Should humans consume fish and marine life that have been exposed to this change of environment, it may result in cancer fetus malformation and impaired reproductive ability. Indigenous populations in the Arctic are especially prone to these health risks, given that their diet consists primarily of fish harvested from the Arctic.

On a global scale, though there has been little to no response from Asian and Arab countries concerning the issue of dumping plastic into the world’s oceans, the West has been somewhat receptive to changing its behavior.
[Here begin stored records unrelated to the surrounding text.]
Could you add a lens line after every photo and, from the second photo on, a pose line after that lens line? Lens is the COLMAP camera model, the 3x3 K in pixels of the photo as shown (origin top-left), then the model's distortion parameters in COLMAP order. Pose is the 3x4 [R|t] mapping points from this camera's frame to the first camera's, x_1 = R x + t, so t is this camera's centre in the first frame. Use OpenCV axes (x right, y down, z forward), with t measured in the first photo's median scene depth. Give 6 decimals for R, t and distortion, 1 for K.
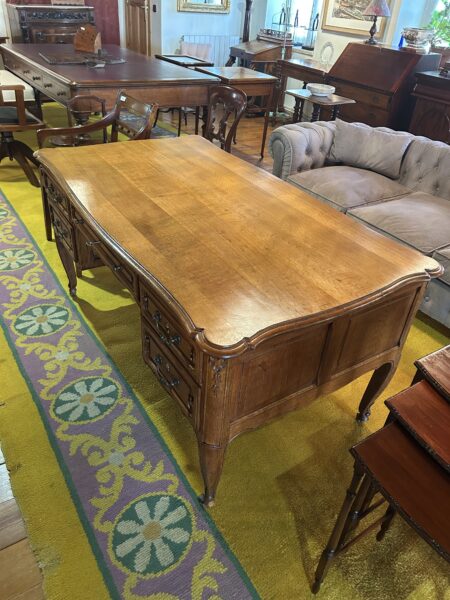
lens RADIAL K [[448.6, 0, 224.9], [0, 448.6, 298.7], [0, 0, 1]] dist [0.034985, -0.041250]
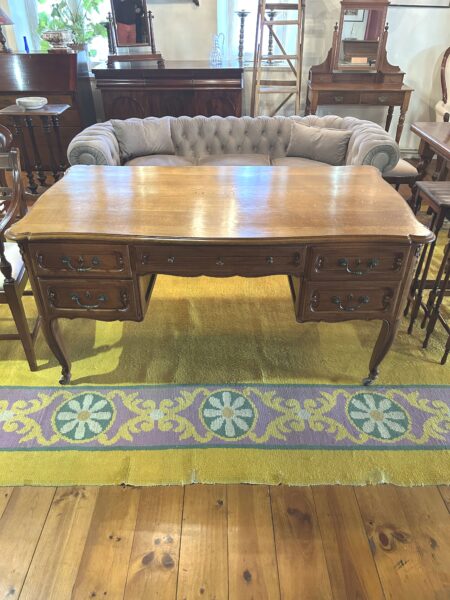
lens RADIAL K [[448.6, 0, 223.9], [0, 448.6, 300.5], [0, 0, 1]] dist [0.034985, -0.041250]
pose [[0.551951, -0.518440, 0.653124, -0.798430], [0.508909, 0.829890, 0.228679, -0.221034], [-0.660577, 0.206161, 0.721897, 0.188247]]
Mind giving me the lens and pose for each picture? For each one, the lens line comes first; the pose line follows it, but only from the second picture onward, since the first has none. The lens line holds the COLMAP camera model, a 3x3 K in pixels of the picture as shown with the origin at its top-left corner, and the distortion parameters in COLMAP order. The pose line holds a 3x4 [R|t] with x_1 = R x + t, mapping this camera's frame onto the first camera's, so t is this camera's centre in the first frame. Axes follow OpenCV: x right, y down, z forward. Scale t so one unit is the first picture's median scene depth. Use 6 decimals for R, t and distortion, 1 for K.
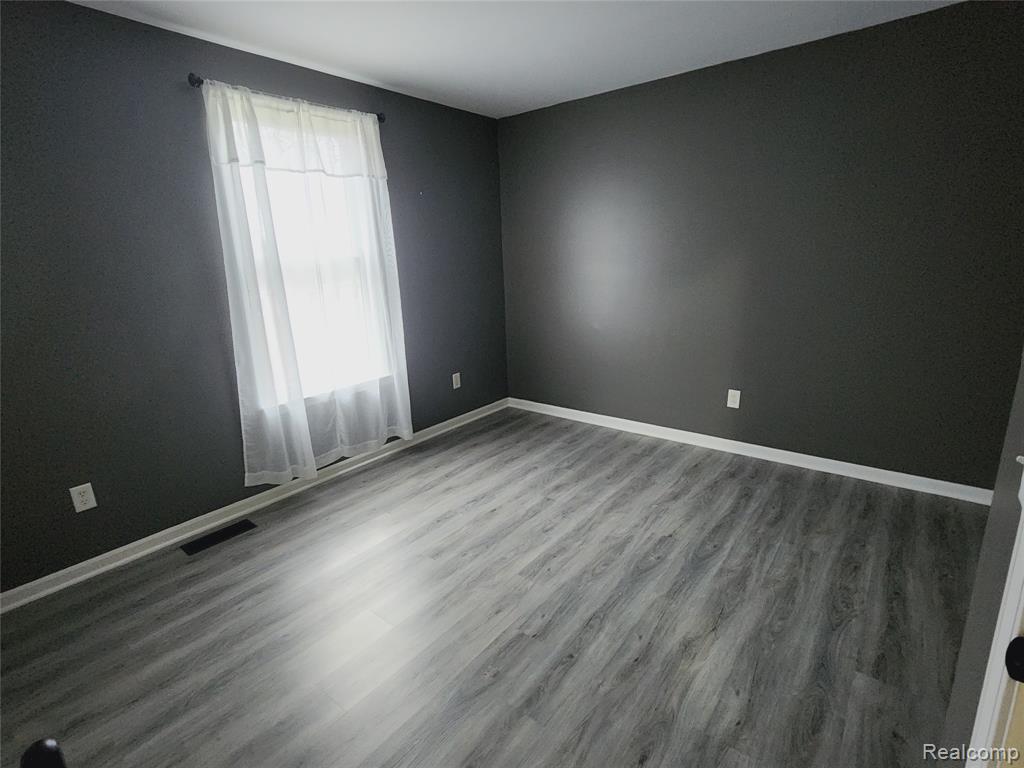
lens RADIAL K [[510.1, 0, 512.0], [0, 510.1, 384.0], [0, 0, 1]] dist [0.002389, 0.001507]
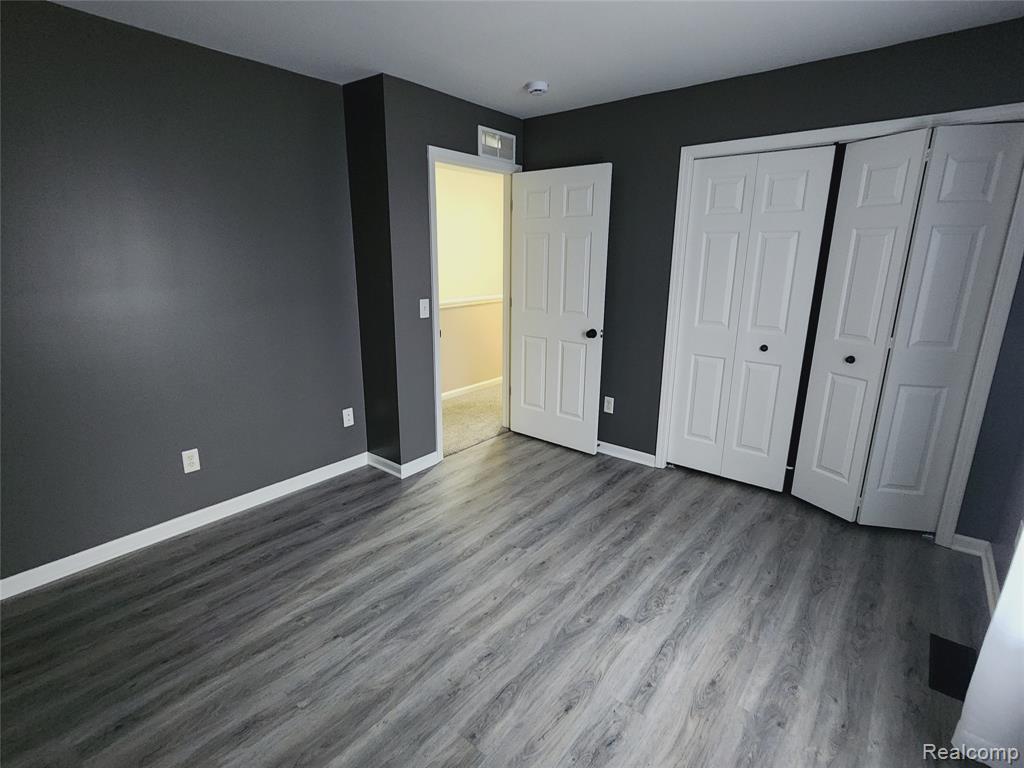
lens RADIAL K [[510.1, 0, 512.0], [0, 510.1, 384.0], [0, 0, 1]] dist [0.002389, 0.001507]
pose [[-0.999450, 0.027192, 0.018975, 0.009981], [0.032996, 0.872067, 0.488273, -0.446158], [-0.003270, 0.488631, -0.872485, 1.570395]]
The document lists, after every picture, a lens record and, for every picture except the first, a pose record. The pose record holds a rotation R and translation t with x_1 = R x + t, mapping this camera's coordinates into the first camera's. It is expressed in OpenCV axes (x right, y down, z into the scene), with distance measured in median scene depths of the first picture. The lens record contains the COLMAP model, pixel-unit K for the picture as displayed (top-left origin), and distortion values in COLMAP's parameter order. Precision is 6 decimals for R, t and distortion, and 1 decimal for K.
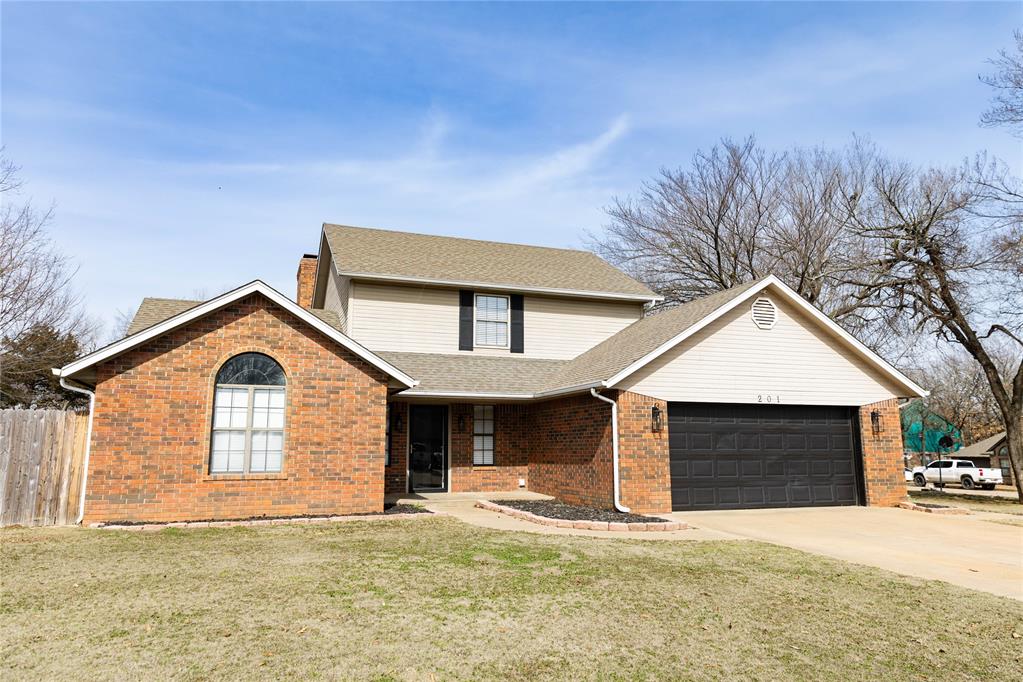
lens RADIAL K [[706.9, 0, 513.5], [0, 706.9, 338.4], [0, 0, 1]] dist [0.015178, -0.006754]
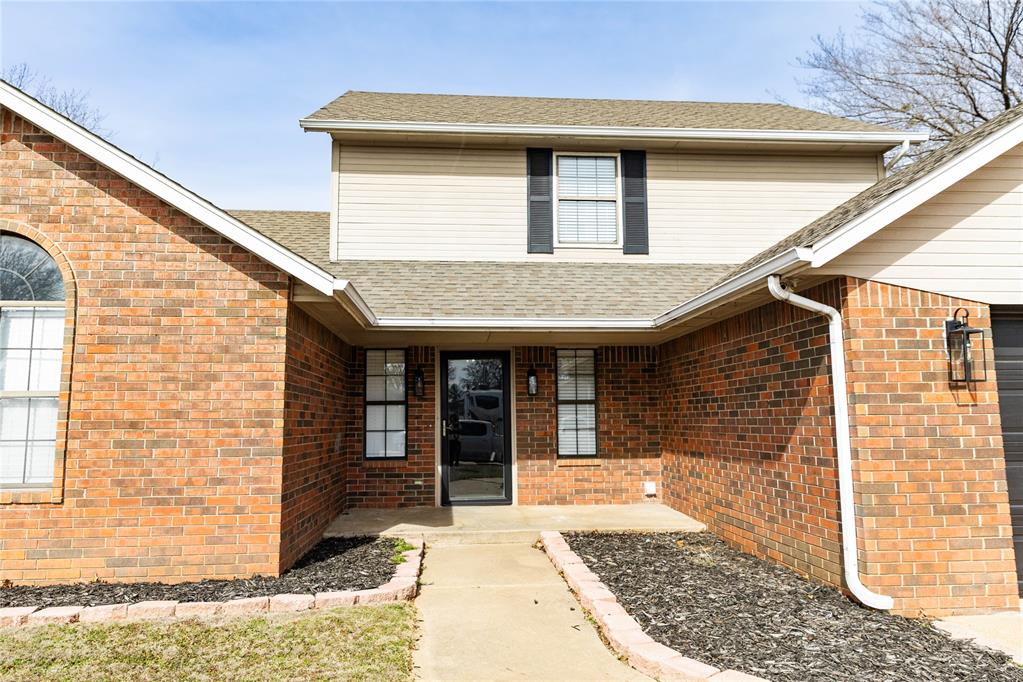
lens RADIAL K [[706.9, 0, 507.4], [0, 706.9, 339.4], [0, 0, 1]] dist [0.015178, -0.006754]
pose [[0.961146, -0.036884, -0.273565, 0.075452], [0.048783, 0.998130, 0.036821, 0.081140], [0.271695, -0.048735, 0.961149, 0.573719]]
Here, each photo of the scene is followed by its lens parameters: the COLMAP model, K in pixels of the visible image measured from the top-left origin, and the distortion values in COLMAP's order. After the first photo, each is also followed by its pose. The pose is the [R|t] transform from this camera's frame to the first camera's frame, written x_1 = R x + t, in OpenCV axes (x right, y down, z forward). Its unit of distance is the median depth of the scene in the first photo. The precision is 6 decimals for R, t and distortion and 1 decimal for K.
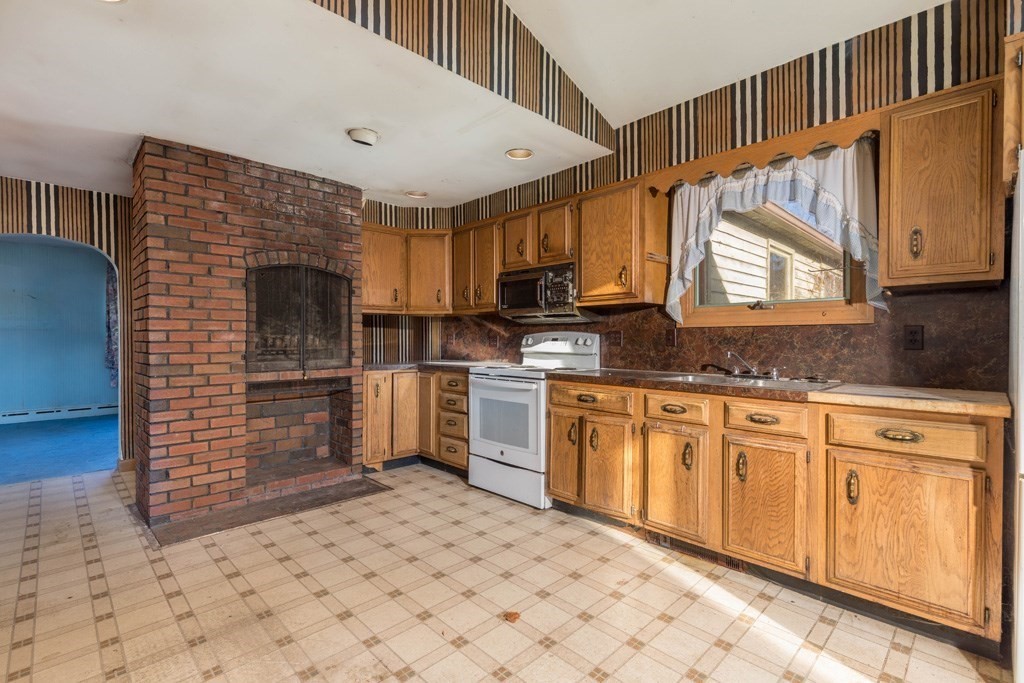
lens RADIAL K [[466.7, 0, 492.6], [0, 466.7, 343.5], [0, 0, 1]] dist [0.004265, 0.000152]
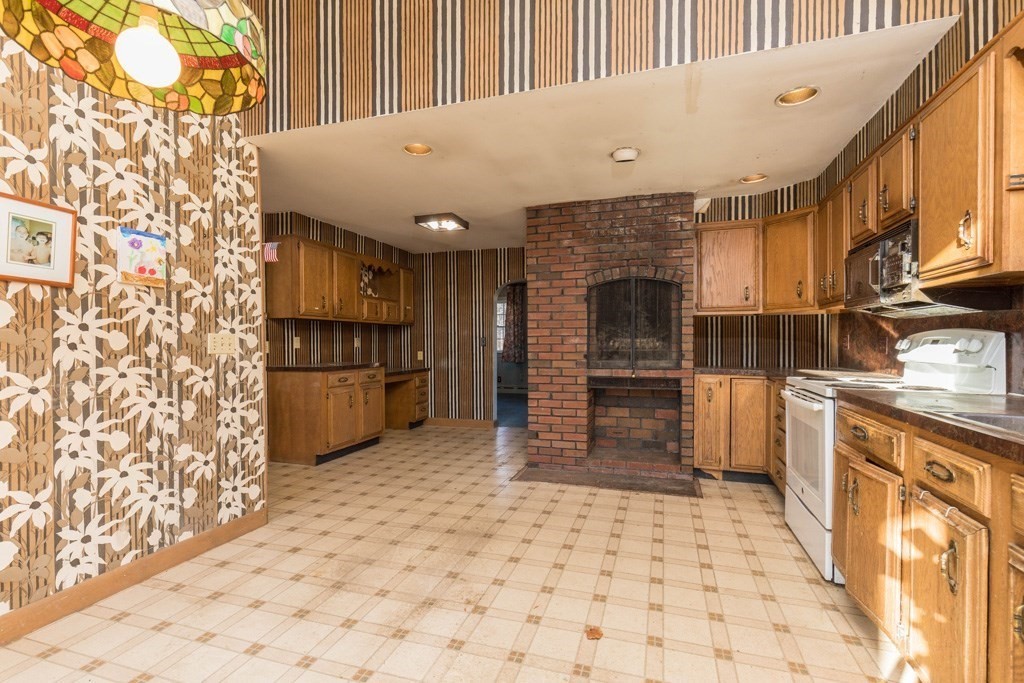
lens RADIAL K [[447.0, 0, 527.2], [0, 447.0, 345.3], [0, 0, 1]] dist [0.010982, -0.000160]
pose [[0.503746, 0.004697, -0.863839, 0.434911], [-0.006397, 0.999978, 0.001708, -0.001430], [0.863828, 0.004665, 0.503765, 0.240694]]
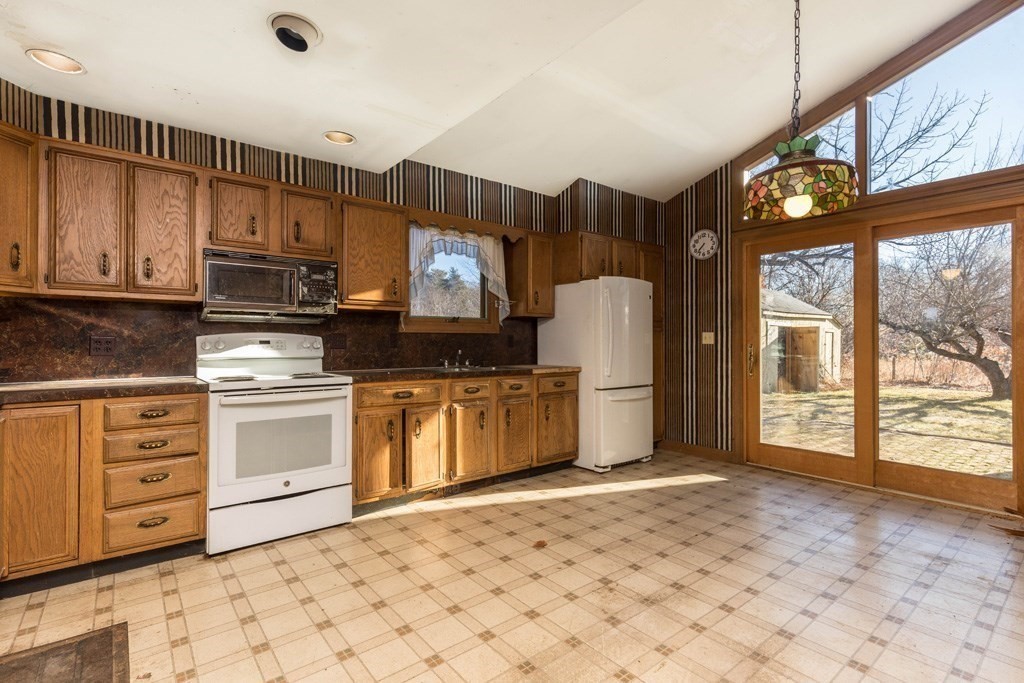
lens RADIAL K [[483.8, 0, 512.0], [0, 483.8, 341.5], [0, 0, 1]] dist [0.003133, 0.000097]
pose [[0.079435, 0.001881, 0.996838, -0.791620], [0.009513, 0.999951, -0.002645, -0.003762], [-0.996795, 0.009693, 0.079414, 0.553407]]
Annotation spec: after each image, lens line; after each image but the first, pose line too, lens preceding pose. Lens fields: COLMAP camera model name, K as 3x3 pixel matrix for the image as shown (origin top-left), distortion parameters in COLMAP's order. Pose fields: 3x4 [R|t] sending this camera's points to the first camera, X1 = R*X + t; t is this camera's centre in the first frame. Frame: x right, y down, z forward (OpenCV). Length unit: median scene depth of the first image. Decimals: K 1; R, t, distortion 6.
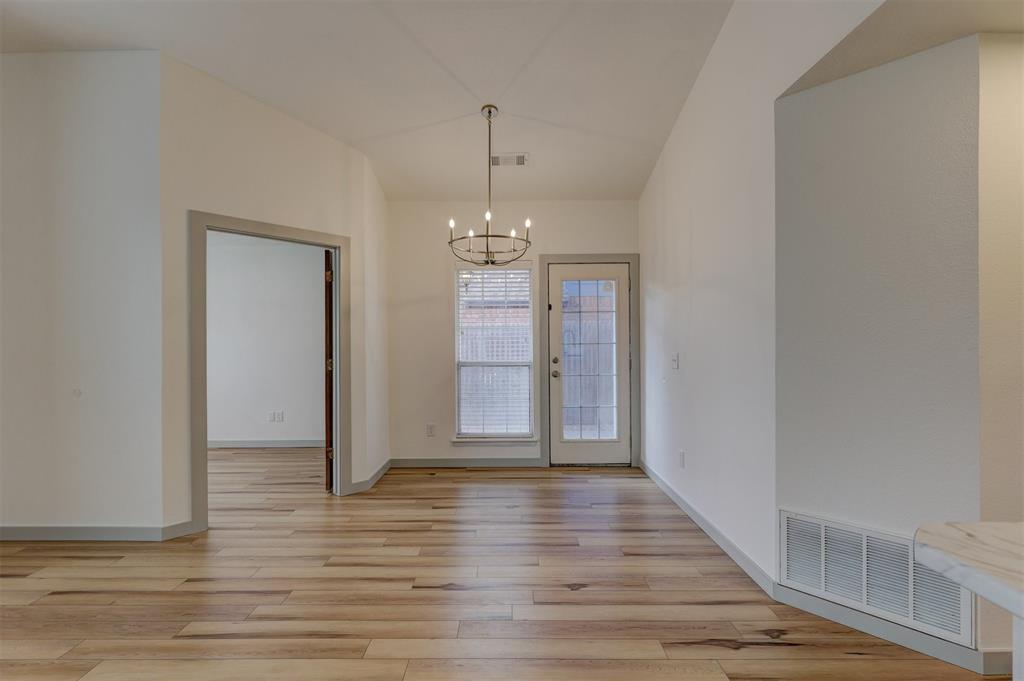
lens RADIAL K [[461.8, 0, 510.8], [0, 461.8, 340.4], [0, 0, 1]] dist [0.002329, -0.000111]
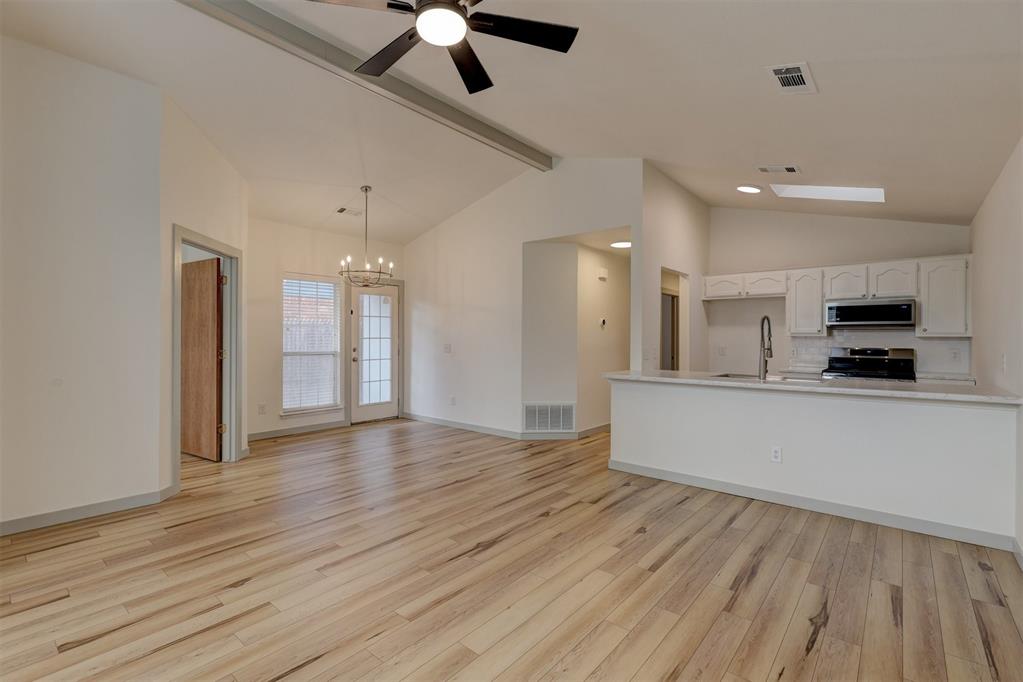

UNEP has partnered with various organizations around the world to raise general awareness about dumping debris into the ocean and has sponsored ocean cleanups around the world. It has also begun to track the waste in various oceans so that it can monitor the severity of the situation. 

Additionally, international agreements, including the EU’s Marine Strategy Framework Directive, indicates that by 2020 it hopes to improve the marine environment in oceans that feed directly into the Arctic. Despite the murky and unclear world of marine waste control, there has been an influx of support and interest from newer generations on how we can solve this growing problem from Boyan Slat’s Ocean Cleanup invention to the Surfrider Foundation’s powerful activist network. Setbacks aside, there is still hope within individuals worldwide that we can live in a world with clean oceans.